What is expected: Return the lines below that contain the word "labels".

--- Supplied data Enclosed Below ---

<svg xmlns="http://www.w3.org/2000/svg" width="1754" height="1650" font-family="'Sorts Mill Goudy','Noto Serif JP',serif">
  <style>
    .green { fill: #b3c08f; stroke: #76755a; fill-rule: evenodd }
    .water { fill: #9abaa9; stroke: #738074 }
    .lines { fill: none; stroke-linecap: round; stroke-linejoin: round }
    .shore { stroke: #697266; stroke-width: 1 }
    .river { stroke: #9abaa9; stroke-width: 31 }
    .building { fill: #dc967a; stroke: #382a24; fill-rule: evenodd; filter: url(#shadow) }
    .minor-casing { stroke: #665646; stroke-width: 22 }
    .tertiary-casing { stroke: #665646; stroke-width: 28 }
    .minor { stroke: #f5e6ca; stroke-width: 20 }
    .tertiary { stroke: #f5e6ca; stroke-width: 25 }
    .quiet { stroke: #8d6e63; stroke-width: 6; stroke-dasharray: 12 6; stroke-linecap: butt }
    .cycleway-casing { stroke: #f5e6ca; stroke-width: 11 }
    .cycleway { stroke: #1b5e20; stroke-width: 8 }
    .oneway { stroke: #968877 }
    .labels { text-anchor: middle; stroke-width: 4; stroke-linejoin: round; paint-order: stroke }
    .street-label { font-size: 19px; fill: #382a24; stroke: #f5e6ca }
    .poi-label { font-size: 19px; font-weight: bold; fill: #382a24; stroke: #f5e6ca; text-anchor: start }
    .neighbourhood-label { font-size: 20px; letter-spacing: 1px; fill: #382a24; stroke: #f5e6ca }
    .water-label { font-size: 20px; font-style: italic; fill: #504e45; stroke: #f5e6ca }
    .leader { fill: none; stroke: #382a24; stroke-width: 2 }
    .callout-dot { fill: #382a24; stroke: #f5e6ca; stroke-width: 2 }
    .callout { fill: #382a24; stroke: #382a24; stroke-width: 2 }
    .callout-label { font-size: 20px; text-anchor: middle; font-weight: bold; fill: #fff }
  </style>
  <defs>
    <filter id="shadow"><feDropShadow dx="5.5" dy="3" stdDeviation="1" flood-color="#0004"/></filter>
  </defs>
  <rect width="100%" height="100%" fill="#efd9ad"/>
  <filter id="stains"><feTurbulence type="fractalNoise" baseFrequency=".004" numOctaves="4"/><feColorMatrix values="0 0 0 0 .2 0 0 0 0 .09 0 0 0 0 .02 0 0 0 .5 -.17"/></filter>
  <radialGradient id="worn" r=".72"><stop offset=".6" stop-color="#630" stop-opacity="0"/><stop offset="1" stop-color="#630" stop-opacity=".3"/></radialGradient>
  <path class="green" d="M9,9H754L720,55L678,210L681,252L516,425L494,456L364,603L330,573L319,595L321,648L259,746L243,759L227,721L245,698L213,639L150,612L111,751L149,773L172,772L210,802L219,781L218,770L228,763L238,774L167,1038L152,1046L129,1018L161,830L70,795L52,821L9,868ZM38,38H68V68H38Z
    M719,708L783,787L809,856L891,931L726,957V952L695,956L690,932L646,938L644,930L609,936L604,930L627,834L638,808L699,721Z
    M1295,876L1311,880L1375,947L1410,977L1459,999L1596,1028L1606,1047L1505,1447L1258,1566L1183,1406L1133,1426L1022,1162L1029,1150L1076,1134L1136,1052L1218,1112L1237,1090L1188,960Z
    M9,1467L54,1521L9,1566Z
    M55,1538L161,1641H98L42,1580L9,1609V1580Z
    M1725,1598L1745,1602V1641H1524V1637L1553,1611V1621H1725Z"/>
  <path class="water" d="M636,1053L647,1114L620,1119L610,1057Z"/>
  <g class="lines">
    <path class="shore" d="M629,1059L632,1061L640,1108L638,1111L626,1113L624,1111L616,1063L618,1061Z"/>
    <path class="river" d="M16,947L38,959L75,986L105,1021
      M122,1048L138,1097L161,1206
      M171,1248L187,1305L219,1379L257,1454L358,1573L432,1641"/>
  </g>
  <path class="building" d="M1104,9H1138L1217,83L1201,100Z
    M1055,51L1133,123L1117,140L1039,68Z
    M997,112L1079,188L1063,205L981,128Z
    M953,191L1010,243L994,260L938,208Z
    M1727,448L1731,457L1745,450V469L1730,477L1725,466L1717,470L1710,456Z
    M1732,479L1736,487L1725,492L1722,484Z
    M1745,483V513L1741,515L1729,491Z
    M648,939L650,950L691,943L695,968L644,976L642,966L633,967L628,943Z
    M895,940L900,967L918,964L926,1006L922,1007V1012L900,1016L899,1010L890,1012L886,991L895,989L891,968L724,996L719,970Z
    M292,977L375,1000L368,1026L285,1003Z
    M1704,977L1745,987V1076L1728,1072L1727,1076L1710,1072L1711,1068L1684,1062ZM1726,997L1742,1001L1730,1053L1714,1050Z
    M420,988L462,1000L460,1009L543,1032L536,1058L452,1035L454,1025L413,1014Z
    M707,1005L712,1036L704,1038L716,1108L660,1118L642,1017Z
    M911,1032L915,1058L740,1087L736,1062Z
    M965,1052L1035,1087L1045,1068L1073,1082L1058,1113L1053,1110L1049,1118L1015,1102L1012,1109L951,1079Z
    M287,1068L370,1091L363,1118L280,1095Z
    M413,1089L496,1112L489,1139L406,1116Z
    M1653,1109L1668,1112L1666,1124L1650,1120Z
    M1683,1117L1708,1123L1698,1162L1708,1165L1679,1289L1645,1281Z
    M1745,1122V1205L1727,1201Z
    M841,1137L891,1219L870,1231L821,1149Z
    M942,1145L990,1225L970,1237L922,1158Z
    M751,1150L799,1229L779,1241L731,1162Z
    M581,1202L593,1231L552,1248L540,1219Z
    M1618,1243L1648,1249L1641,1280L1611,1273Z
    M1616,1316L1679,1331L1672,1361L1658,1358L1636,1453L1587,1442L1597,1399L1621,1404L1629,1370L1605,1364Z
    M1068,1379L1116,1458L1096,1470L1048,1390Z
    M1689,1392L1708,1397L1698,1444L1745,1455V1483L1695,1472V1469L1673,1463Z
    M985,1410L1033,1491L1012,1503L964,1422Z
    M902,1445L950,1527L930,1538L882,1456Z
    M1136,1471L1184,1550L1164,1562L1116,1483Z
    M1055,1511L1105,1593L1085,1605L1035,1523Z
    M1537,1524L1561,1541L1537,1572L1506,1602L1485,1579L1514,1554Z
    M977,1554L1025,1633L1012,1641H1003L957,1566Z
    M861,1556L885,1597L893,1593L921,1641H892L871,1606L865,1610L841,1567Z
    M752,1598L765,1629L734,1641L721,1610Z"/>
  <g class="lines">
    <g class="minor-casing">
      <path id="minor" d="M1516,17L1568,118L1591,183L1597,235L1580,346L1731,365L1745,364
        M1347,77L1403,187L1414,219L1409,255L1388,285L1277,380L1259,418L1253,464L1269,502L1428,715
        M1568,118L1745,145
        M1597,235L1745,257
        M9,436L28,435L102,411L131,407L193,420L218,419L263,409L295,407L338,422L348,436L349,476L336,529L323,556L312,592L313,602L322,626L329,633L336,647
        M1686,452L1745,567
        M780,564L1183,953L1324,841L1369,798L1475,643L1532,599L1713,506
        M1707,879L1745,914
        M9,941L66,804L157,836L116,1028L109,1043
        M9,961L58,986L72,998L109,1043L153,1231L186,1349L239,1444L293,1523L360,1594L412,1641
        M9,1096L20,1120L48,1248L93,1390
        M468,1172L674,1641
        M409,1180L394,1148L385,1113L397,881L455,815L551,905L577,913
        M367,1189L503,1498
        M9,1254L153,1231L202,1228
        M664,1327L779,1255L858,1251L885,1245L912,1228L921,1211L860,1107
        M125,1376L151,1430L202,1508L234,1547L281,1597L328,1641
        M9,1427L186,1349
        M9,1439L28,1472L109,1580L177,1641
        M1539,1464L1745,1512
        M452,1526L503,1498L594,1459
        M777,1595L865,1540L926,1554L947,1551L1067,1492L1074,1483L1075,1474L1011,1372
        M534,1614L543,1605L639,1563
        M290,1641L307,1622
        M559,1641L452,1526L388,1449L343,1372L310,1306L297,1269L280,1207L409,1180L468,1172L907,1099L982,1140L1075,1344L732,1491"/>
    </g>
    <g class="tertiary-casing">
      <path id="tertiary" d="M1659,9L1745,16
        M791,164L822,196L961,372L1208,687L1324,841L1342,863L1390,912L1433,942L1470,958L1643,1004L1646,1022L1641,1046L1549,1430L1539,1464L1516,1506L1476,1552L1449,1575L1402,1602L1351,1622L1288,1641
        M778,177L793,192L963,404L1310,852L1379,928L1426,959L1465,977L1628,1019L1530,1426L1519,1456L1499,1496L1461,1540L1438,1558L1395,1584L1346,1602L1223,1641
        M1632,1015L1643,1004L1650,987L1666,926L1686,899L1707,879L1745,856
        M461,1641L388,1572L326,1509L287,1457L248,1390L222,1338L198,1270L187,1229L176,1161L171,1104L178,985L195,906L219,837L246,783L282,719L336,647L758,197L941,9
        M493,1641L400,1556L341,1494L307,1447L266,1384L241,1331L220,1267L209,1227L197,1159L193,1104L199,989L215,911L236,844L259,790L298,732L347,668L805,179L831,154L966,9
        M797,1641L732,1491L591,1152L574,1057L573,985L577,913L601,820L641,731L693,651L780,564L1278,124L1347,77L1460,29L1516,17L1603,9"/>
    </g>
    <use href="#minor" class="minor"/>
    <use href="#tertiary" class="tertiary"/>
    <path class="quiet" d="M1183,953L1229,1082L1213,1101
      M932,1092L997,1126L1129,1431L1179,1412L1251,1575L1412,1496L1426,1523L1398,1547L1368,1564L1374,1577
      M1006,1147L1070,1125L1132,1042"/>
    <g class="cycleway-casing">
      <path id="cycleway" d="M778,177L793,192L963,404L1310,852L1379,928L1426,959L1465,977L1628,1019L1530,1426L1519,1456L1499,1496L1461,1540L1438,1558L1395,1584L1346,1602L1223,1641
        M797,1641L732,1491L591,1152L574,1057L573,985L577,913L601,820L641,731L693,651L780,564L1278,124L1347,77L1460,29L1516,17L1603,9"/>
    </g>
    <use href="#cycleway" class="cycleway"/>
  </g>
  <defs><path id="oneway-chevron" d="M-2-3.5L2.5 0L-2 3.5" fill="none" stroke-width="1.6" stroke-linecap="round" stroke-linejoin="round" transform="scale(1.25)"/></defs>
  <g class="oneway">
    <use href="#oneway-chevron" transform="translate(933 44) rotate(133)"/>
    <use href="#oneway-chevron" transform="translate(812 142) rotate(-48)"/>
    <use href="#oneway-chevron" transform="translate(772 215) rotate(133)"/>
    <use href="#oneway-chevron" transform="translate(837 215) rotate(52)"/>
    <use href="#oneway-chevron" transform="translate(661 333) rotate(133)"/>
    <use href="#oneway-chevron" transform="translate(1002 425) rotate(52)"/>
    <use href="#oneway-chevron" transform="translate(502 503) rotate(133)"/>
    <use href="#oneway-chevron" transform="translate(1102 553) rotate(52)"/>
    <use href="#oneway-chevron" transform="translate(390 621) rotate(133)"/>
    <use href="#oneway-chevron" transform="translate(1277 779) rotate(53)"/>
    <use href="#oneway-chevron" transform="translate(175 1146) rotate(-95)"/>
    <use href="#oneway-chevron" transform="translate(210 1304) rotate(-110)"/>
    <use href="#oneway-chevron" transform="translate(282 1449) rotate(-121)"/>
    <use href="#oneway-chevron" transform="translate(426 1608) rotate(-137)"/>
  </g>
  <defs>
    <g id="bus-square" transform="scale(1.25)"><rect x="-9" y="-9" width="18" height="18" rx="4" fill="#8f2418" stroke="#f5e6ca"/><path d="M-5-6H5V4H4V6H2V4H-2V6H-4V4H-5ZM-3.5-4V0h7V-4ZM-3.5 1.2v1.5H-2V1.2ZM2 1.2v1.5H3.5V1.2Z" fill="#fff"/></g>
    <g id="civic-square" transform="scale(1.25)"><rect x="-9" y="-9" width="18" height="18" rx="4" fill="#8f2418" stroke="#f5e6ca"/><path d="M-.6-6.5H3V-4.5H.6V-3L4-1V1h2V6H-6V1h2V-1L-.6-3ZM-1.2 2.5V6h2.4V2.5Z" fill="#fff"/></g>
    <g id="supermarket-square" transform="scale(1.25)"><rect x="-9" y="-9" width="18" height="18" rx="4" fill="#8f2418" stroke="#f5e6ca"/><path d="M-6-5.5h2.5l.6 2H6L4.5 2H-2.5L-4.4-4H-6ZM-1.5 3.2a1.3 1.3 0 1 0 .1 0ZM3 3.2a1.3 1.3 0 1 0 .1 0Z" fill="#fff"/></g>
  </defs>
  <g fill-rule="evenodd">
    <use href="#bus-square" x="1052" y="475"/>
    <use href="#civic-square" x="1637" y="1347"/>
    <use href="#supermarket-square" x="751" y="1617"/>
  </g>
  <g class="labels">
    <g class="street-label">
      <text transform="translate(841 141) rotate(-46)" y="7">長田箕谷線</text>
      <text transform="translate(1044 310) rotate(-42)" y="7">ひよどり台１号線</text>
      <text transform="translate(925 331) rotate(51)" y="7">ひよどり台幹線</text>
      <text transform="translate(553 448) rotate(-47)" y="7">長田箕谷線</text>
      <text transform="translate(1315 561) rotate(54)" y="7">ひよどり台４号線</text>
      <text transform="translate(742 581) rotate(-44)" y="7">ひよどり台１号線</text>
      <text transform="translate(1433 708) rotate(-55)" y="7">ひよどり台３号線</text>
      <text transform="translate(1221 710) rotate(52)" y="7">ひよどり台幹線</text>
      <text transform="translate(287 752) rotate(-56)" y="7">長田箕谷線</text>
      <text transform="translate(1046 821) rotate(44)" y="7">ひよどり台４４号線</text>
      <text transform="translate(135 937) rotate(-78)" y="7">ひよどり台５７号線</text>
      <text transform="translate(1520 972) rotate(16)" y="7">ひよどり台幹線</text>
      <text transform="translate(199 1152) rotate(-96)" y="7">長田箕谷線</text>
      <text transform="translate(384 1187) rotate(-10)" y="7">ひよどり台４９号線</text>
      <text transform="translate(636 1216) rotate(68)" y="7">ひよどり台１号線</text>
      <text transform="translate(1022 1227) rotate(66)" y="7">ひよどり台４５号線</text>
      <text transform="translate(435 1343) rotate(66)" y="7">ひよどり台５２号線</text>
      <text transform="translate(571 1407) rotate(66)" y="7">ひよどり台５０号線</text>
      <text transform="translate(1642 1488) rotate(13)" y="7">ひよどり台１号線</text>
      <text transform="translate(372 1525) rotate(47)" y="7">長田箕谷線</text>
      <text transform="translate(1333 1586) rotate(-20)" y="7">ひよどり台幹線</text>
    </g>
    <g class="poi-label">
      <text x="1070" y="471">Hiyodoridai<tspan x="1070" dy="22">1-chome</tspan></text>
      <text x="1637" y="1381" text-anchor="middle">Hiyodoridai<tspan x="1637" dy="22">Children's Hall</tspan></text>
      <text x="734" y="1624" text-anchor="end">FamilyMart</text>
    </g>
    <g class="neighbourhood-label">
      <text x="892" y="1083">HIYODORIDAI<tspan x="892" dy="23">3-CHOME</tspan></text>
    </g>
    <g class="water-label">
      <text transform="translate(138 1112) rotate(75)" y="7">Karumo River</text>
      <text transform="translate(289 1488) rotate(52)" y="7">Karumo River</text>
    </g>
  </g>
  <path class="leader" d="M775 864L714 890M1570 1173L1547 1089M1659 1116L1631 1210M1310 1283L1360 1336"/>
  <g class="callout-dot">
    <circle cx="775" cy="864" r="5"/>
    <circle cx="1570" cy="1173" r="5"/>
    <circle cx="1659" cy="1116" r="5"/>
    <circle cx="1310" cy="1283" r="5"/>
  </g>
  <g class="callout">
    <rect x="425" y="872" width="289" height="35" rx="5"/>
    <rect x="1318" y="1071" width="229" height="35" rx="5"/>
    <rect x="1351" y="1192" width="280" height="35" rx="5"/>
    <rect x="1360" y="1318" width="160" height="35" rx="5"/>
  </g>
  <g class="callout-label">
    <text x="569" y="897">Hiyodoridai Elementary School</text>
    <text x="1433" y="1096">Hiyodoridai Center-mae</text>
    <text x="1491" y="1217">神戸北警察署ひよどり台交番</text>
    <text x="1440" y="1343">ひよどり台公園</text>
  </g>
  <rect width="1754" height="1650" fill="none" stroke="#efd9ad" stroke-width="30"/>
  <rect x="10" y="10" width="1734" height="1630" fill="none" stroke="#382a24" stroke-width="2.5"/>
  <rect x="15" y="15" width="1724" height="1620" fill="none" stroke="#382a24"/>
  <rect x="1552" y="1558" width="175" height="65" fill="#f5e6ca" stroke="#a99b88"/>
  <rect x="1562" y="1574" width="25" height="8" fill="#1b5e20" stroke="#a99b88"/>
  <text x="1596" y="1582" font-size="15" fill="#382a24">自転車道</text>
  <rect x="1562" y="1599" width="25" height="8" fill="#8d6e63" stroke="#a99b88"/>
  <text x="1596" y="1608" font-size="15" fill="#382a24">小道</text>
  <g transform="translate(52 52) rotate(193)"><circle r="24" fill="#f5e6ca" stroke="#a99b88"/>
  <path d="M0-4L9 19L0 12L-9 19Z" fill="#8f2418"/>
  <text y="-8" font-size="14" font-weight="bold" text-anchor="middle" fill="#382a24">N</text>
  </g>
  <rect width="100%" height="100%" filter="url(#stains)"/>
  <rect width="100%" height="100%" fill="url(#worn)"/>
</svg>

--- End of Enclosed Supplied data ---

Reply:
    .labels { text-anchor: middle; stroke-width: 4; stroke-linejoin: round; paint-order: stroke }
  <g class="labels">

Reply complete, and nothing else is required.